▶ Description of the task
Gather every line from the items below that contains the word "dead", and copy each such line in full.

▶ Extracted material
━━━━━━━━━━━━━━━━━━━━

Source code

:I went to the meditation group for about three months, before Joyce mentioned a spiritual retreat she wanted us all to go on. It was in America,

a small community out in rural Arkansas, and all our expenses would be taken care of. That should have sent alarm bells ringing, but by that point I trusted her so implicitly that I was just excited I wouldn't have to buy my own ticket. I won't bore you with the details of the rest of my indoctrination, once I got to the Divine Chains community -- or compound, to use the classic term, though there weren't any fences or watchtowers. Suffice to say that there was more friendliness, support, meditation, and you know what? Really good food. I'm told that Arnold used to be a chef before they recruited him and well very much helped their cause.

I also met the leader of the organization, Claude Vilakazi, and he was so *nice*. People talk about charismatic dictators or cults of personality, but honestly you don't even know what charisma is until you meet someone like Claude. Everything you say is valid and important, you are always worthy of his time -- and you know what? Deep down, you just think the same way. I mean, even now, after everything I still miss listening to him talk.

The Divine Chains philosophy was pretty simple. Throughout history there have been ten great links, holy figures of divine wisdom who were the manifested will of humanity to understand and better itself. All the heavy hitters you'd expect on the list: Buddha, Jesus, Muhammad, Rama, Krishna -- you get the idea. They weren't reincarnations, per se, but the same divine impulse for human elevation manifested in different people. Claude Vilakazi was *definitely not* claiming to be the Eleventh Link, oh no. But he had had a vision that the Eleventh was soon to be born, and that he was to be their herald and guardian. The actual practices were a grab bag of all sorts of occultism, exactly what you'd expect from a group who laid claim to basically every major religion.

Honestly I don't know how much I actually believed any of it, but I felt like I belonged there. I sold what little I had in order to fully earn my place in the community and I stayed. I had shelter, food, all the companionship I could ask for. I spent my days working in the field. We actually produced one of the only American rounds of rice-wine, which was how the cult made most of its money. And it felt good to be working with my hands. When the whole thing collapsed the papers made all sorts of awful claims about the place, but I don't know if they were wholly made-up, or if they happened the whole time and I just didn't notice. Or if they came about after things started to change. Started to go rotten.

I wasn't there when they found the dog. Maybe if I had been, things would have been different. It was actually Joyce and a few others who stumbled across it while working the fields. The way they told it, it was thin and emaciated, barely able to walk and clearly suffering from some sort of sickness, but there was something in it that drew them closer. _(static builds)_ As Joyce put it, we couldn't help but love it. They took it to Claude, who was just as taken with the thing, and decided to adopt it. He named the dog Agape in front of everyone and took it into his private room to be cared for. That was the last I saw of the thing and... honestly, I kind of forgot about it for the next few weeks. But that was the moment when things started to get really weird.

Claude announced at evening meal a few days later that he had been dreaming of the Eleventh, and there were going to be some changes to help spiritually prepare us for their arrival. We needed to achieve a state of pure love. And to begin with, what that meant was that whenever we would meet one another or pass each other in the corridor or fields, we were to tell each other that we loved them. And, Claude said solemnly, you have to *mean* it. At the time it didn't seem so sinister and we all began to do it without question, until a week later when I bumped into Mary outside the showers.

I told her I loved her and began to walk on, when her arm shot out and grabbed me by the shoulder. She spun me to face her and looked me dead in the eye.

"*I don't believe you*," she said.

━━━━━━━━━━━━━━━━━━━━

▶ Answer to the exercise
I told her I loved her and began to walk on, when her arm shot out and grabbed me by the shoulder. She spun me to face her and looked me dead in the eye.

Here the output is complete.